> [TEXTE À LIRE]
Si le principe de faire converger un lac et un entrepôt de données a séduit les éditeurs et les fournisseurs de cloud, les interprétations du concept de Data Lakehouse sont désormais plus nombreuses qu’il n’y paraît.

Databricks l’avoue : le concept de Data Lakehouse formulé en 2020 résulte en premier lieu d’un positionnement marketing.

« Au lancement de Databricks, nous appelions cela l’architecture analytique unifiée », rappelle Nicolas Maillard, AVP Field Engineering, Solution Architect chez Databricks. « Le mot Lakehouse sonnait bien et résumait notre pensée. C’est du marketing, mais du marketing qui a bien accroché ».

Le néologisme n’est toutefois pas vide de sens. Cette contraction de Data Lake et de Data Warehouse intime que la plateforme de traitement de données de Databricks est un lac de données capable de supporter des traitements ACID, donc d’assurer l’atomicité, la cohérence, l’isolation et la durabilité des données.

Dit autrement, un data lake est historiquement un dépôt de données (data store) NoSQL. Avec un Lakehouse, il s’agit alors de pouvoir interroger des données structurées et non structurées hébergées à l’aide d’une technologie par essence NoSQL. Mais l’histoire ne s’arrête pas là. Pour Databricks, un Data Lakehouse doit surtout prendre en charge simultanément l’ensemble des cas d’usage des deux paradigmes qu’il concatène tout en minimisant les déplacements de données.

« Notre vision était relativement simple, et c’est un peu de la même manière que les fondateurs de Databricks ont imaginé Apache Spark », indique Nicolas Maillard. « Il fallait fournir un système informatique complet capable de prendre en charge l’ensemble des traitements qui servent à définir une application data ».

À l’origine, Apache Spark a été ainsi pensé pour permettre aux ingénieurs et aux data scientists effectuer différentes transformations de données en Scala ou en Python (et maintenant SQL) dans un seul environnement.

Par essence, le Lakehouse étend ce concept à l’ensemble des types de traitements (IA et machine learning, BI, analytique, etc.) des modèles de données et des techniques analytiques tout en conservant les garanties ACID apportées historiquement par un entrepôt de données. En conséquence, Nicolas Maillard estime qu’un Lakehouse doit favoriser la collaboration entre les experts de la donnée et les métiers.

> [CONSIGNE]
Veuillez reproduire à l'identique le passage du texte sur le Data Lakehouse qui commence par « Par essence, le » et se poursuit jusqu'à « et les métiers. ».

> [DONNÉES FOURNIES]
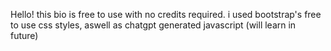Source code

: Hello! this bio is free to use with no credits required. i used bootstrap's free to use css styles, aswell as chatgpt generated javascript (will learn in future)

> [SOLUTION DÉTAILLÉE]
Par essence, le Lakehouse étend ce concept à l’ensemble des types de traitements (IA et machine learning, BI, analytique, etc.) des modèles de données et des techniques analytiques tout en conservant les garanties ACID apportées historiquement par un entrepôt de données. En conséquence, Nicolas Maillard estime qu’un Lakehouse doit favoriser la collaboration entre les experts de la donnée et les métiers.